Because the study population consisted of U.S. veterans with type 2 diabetes, “largely older and male,” Kulkarni said doctors should also be careful about generalising the findings to younger people, women, or those without diabetes.
That caution is echoed by endocrinologists watching the GLP-1 boom unfold in India.
“Some people are even claiming that they might help in certain forms of dementia. But it is too early to comment on that because we do not have concrete evidence yet,” said Dr E Ravi Shaker, Consultant Endocrinologist, Apollo Hospitals, Jubilee Hills.
Meanwhile “There are also reports suggesting they may help reduce addiction in some patients. But I would not like to comment much on that right now, because these drugs are not licensed for such indications yet and we should avoid sending the wrong signals to people. What is clear today is that awareness about these drugs has increased significantly and more people are now looking at them in one way or another,”
That last point may be especially relevant in India, where public curiosity around semaglutide and tirzepatide has far outpaced scientific literacy around what these drugs are actually approved to do. As awareness grows, so does the risk of indication creep, a situation in which medicines meant for diabetes or obesity begin to be seen as answers for a widening list of problems long before evidence is strong enough.
At the clinic level, some doctors say they are nowhere near ready to use GLP-1s as part of de-addiction care.
“I have not been using it yet in my clinic. It is still in the research stage and we need more data and evidence that it will work for de-addiction,” said Dr Mahesh Gowda, Psychiatrist, owner of Spandana Hospitals. “I only insist on lifestyle changes and psychiatric medicines if need be,”

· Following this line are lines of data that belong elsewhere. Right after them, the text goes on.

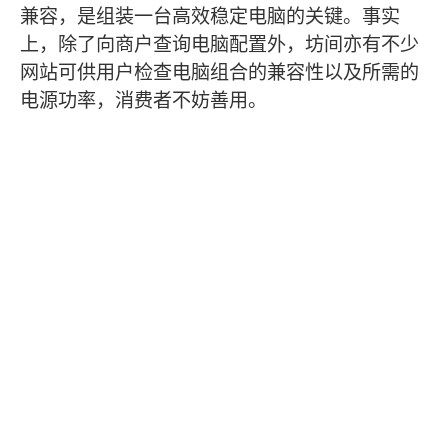
兼容，是组装一台高效稳定电脑的关键。事实
上，除了向商户查询电脑配置外，坊间亦有不少
网站可供用户检查电脑组合的兼容性以及所需的
电源功率，消费者不妨善用。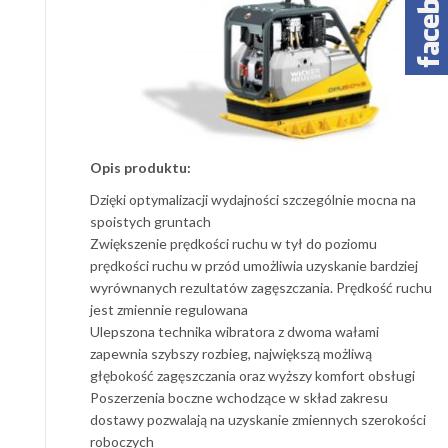
Opis produktu:
Dzięki optymalizacji wydajności szczególnie mocna na
spoistych gruntach
Zwiększenie prędkości ruchu w tył do poziomu
prędkości ruchu w przód umożliwia uzyskanie bardziej
wyrównanych rezultatów zagęszczania. Prędkość ruchu
jest zmiennie regulowana
Ulepszona technika wibratora z dwoma wałami
zapewnia szybszy rozbieg, największą możliwą
głębokość zagęszczania oraz wyższy komfort obsługi
Poszerzenia boczne wchodzące w skład zakresu
dostawy pozwalają na uzyskanie zmiennych szerokości
roboczych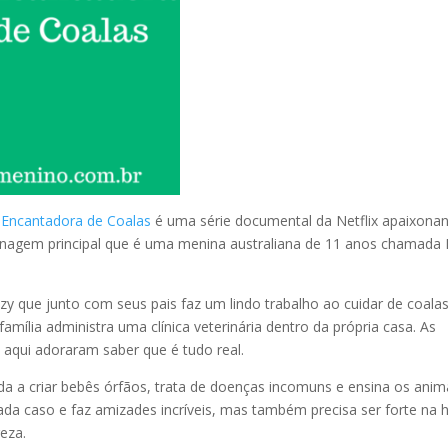
 Encantadora de Coalas
é uma série documental da Netflix apaixonan
onagem principal que é uma menina australiana de 11 anos chamada 
zzy que junto com seus pais faz um lindo trabalho ao cuidar de coala
amília administra uma clínica veterinária dentro da própria casa. As
 aqui adoraram saber que é tudo real.
da a criar bebês órfãos, trata de doenças incomuns e ensina os anim
ada caso e faz amizades incríveis, mas também precisa ser forte na 
eza.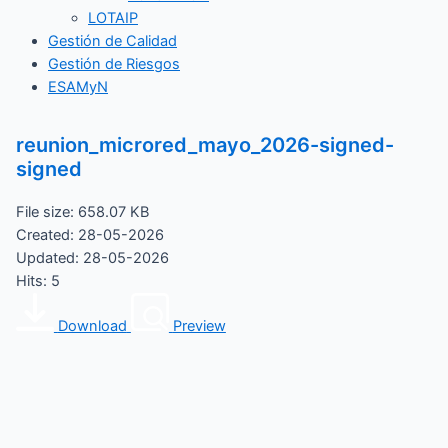
LOTAIP
Gestión de Calidad
Gestión de Riesgos
ESAMyN
reunion_microred_mayo_2026-signed-
signed
File size: 658.07 KB
Created: 28-05-2026
Updated: 28-05-2026
Hits: 5
Download
Preview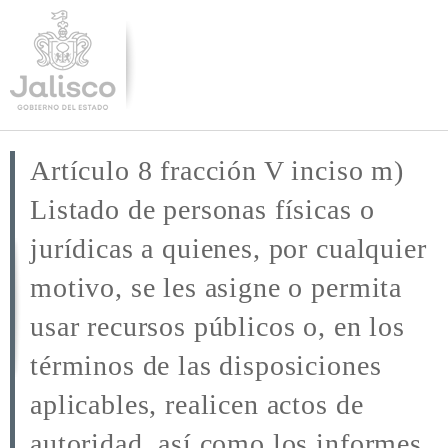
Pasar al
contenido
principal
Artículo 8 fracción V inciso m)
Listado de personas físicas o
jurídicas a quienes, por cualquier
motivo, se les asigne o permita
usar recursos públicos o, en los
términos de las disposiciones
aplicables, realicen actos de
autoridad, así como los informes.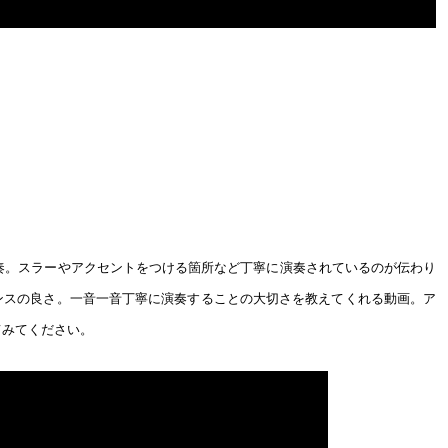
演奏。スラーやアクセントをつける箇所など丁寧に演奏されているのが伝わり
ンスの良さ。一音一音丁寧に演奏することの大切さを教えてくれる動画。ア
てみてください。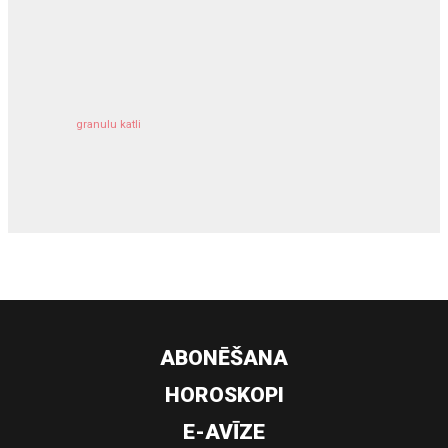
kravu apdrošināšana
granulu katli
siltumsūknis
ABONĒŠANA
HOROSKOPI
E-AVĪZE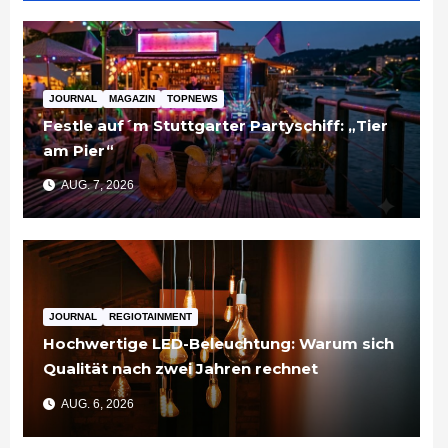
JOURNAL
MAGAZIN
TOPNEWS
Festle auf´m Stuttgarter Partyschiff: „Tier
am Pier“
AUG. 7, 2026
JOURNAL
REGIOTAINMENT
Hochwertige LED-Beleuchtung: Warum sich
Qualität nach zwei Jahren rechnet
AUG. 6, 2026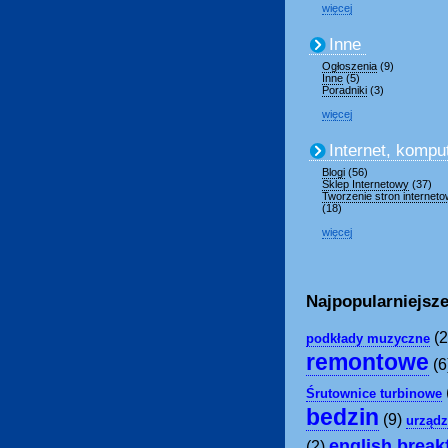
więcej
Inne
Ogłoszenia
(9)
Inne
(5)
Poradniki
(3)
więcej
Internet, kompu
Blogi
(56)
Sklep Internetowy
(37)
Tworzenie stron internet
(18)
więcej
Najpopularniejsze
(2
podkłady muzyczne
remontowe
(6
Śrutownice turbinowe
bedzin
(9)
urządz
english break
(2)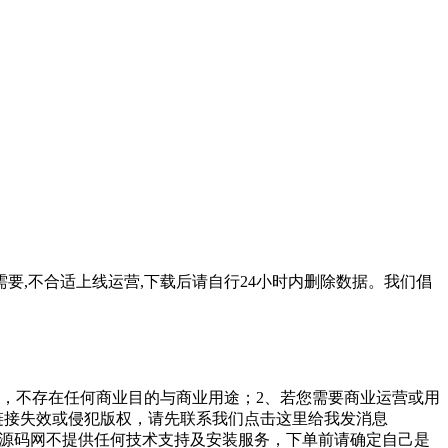
要,不合适上线运营,下载后请自行24小时内删除数据。我们倡
，不存在任何商业目的与商业用途；2、若您需要商业运营或用
链接失效或侵犯版权，请先联系我们点击这里给我发消息
勤美堂源码网不提供任何技术支持及安装服务，下单前请确定自己是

What makes the GLP-1-addiction link scientifically compelling is not just the statistics, but the biology behind them. Researchers say GLP-1 receptors are found in the brain’s mesolimbic reward system, which is involved in motivation, reinforcement and craving.
That has led to a theory that these medicines may help quiet the “noise” in the brain that drives compulsive reward-seeking–whether that reward comes from food, alcohol, nicotine or other substances.

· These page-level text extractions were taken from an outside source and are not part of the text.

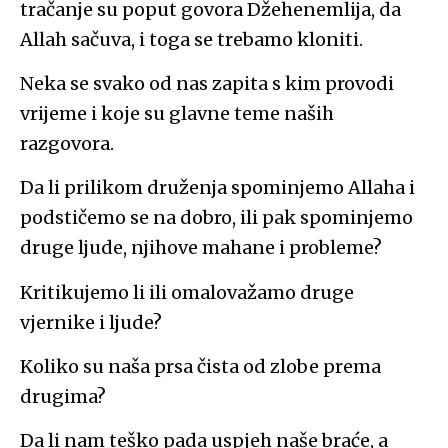
tračanje su poput govora Džehenemlija, da
Allah sačuva, i toga se trebamo kloniti.
Neka se svako od nas zapita s kim provodi
vrijeme i koje su glavne teme naših
razgovora.
Da li prilikom druženja spominjemo Allaha i
podstičemo se na dobro, ili pak spominjemo
druge ljude, njihove mahane i probleme?
Kritikujemo li ili omalovažamo druge
vjernike i ljude?
Koliko su naša prsa čista od zlobe prema
drugima?
Da li nam teško pada uspjeh naše braće, a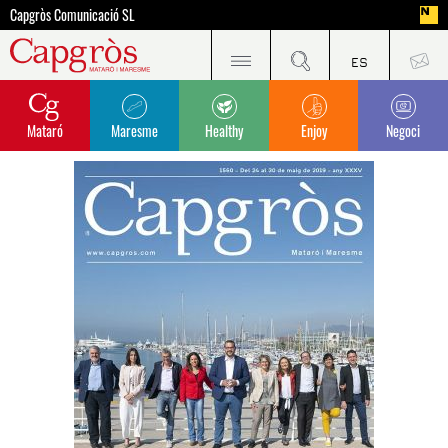
Capgròs Comunicació SL
Mataró
Maresme
Healthy
Enjoy
Negoci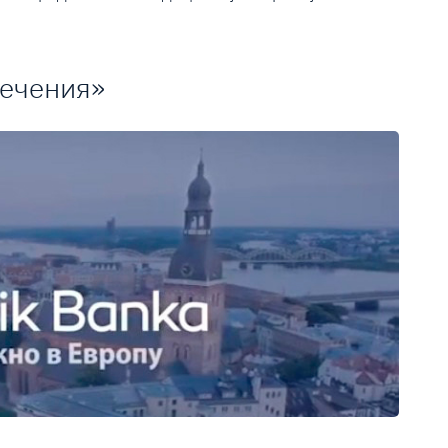
ечения»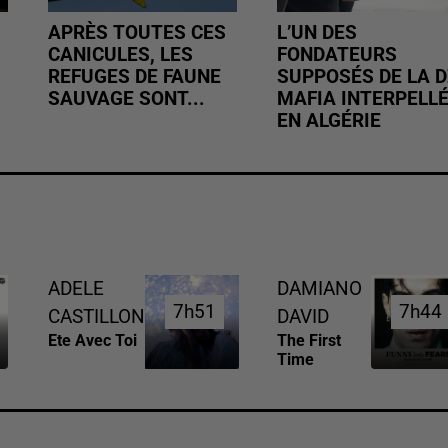
APRÈS TOUTES CES
L’UN DES
CANICULES, LES
FONDATEURS
REFUGES DE FAUNE
SUPPOSÉS DE LA D
SAUVAGE SONT...
MAFIA INTERPELL
EN ALGÉRIE
ADELE
DAMIANO
7h51
7h51
7h44
7h44
CASTILLON
DAVID
Ete Avec Toi
The First
Time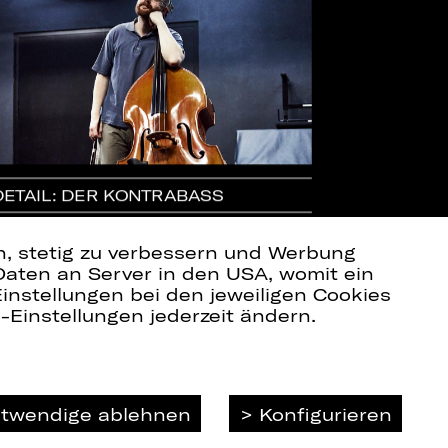
DETAIL: DER KONTRABASS
EINFÜHRUNG 
MALER
en, stetig zu verbessern und Werbung
Daten an Server in den USA, womit ein
instellungen bei den jeweiligen Cookies
e-Einstellungen jederzeit ändern.
Impressum
otwendige ablehnen
Konfigurieren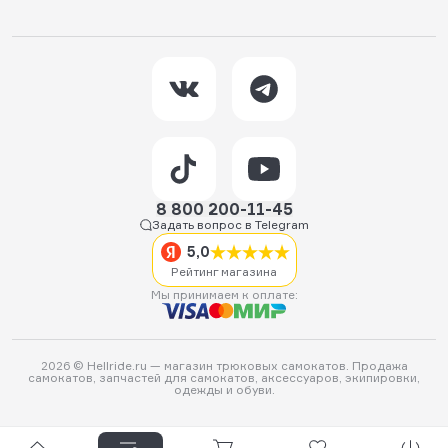
8 800 200-11-45
Задать вопрос в Telegram
5,0
Рейтинг магазина
Мы принимаем к оплате:
2026 © Hellride.ru — магазин трюковых самокатов. Продажа
самокатов, запчастей для самокатов, аксессуаров, экипировки,
одежды и обуви.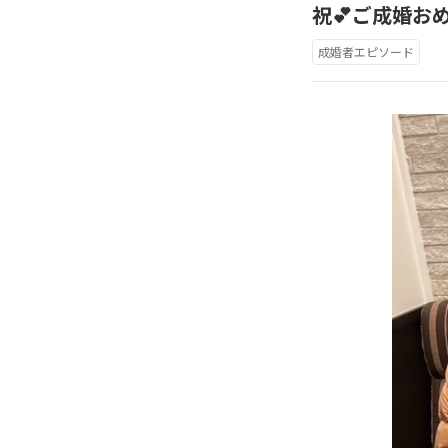
祝💕ご成婚お
成婚者エピソード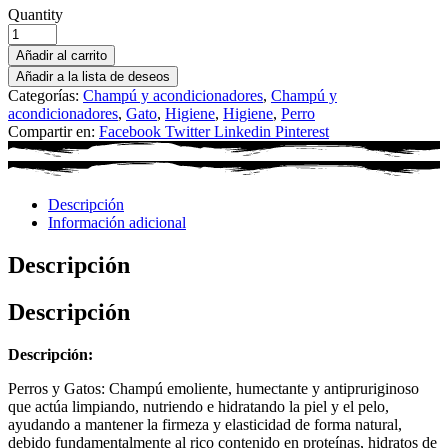
Quantity
Añadir al carrito
Añadir a la lista de deseos
Categorías:
Champú y acondicionadores
,
Champú y
acondicionadores
,
Gato
,
Higiene
,
Higiene
,
Perro
Compartir en:
Facebook
Twitter
Linkedin
Pinterest
Descripción
Información adicional
Descripción
Descripción
Descripción:
Perros y Gatos: Champú emoliente, humectante y antipruriginoso
que actúa limpiando, nutriendo e hidratando la piel y el pelo,
ayudando a mantener la firmeza y elasticidad de forma natural,
debido fundamentalmente al rico contenido en proteínas, hidratos de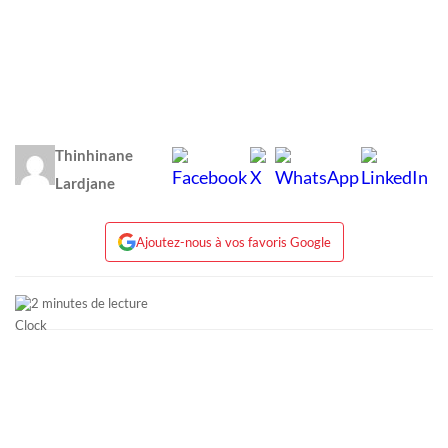
Thinhinane
Lardjane
Ajoutez-nous à vos favoris Google
2 minutes de lecture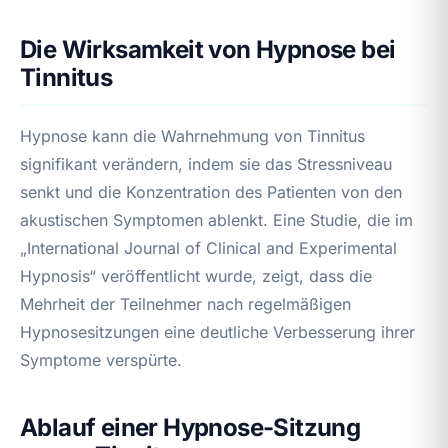
Die Wirksamkeit von Hypnose bei
Tinnitus
Hypnose kann die Wahrnehmung von Tinnitus
signifikant verändern, indem sie das Stressniveau
senkt und die Konzentration des Patienten von den
akustischen Symptomen ablenkt. Eine Studie, die im
„International Journal of Clinical and Experimental
Hypnosis“ veröffentlicht wurde, zeigt, dass die
Mehrheit der Teilnehmer nach regelmäßigen
Hypnosesitzungen eine deutliche Verbesserung ihrer
Symptome verspürte.
Ablauf einer Hypnose-Sitzung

Still, even researchers leading this work have stopped far short of calling GLP-1s addiction treatment. The BMJ paper was observational, meaning it can only show association, not causation.
There is some early trial evidence, but it is still limited. A 2025 randomised clinical trial published in JAMA Psychiatry found that semaglutide reduced alcohol craving and some drinking outcomes in adults with alcohol use disorder, supporting the idea that the addiction signal may be real. But that trial was small, focused on alcohol, and its authors themselves said larger clinical trials are needed before GLP-1 drugs can be considered for routine use in addiction care.

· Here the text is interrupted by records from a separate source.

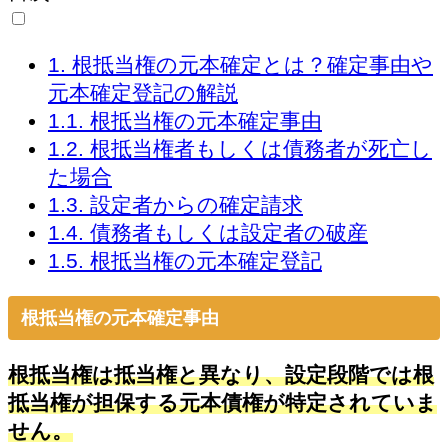
1.
根抵当権の元本確定とは？確定事由や
元本確定登記の解説
1.1.
根抵当権の元本確定事由
1.2.
根抵当権者もしくは債務者が死亡し
た場合
1.3.
設定者からの確定請求
1.4.
債務者もしくは設定者の破産
1.5.
根抵当権の元本確定登記
根抵当権の元本確定事由
根抵当権は抵当権と異なり、設定段階では根
抵当権が担保する元本債権が特定されていま
せん。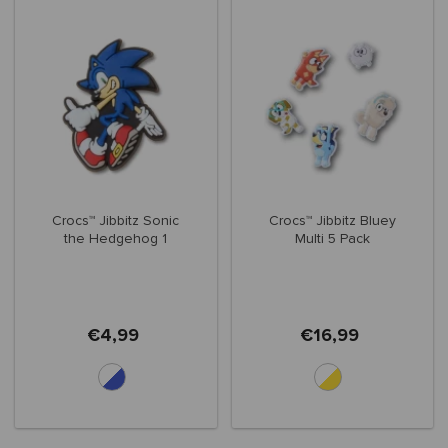
Crocs™ Jibbitz Sonic
Crocs™ Jibbitz Bluey
the Hedgehog 1
Multi 5 Pack
€4,99
€16,99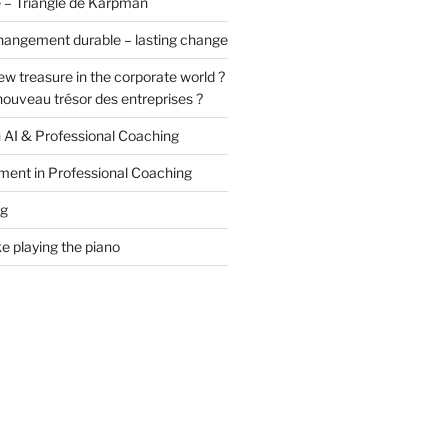
 – Triangle de Karpman
hangement durable – lasting change
ew treasure in the corporate world ?
e nouveau trésor des entreprises ?
n AI & Professional Coaching
ment in Professional Coaching
ng
ke playing the piano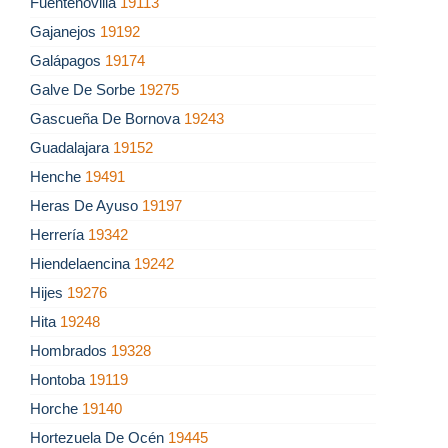
Fuentenovilla
19113
Gajanejos
19192
Galápagos
19174
Galve De Sorbe
19275
Gascueña De Bornova
19243
Guadalajara
19152
Henche
19491
Heras De Ayuso
19197
Herrería
19342
Hiendelaencina
19242
Hijes
19276
Hita
19248
Hombrados
19328
Hontoba
19119
Horche
19140
Hortezuela De Océn
19445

That is why Indian experts say the real story is not that Ozempic-like drugs have become de-addiction medicines overnight. It is that they may be revealing something deeper about addiction itself– that very different substances might share parts of a common biological pathway linked to reward and craving.
For now, though, the clinical message remains conservative. If a patient already has clear metabolic indications for a GLP-1 drug, any possible benefit on substance-related outcomes may be an added point of interest. But that is a very different proposition from prescribing the drugs specifically for alcohol dependence, nicotine addiction or opioid use disorder.
Dr Kulkarni added, “For now, I’d frame this as hypothesis-generating evidence, not a reason to replace established addiction care.”
He said the next step should be randomised trials in specific disorders. Until then, Indian doctors say GLP-1 drugs should be viewed not as a magic bullet for addiction, but as an intriguing lead that needs far more testing before it reaches everyday practice.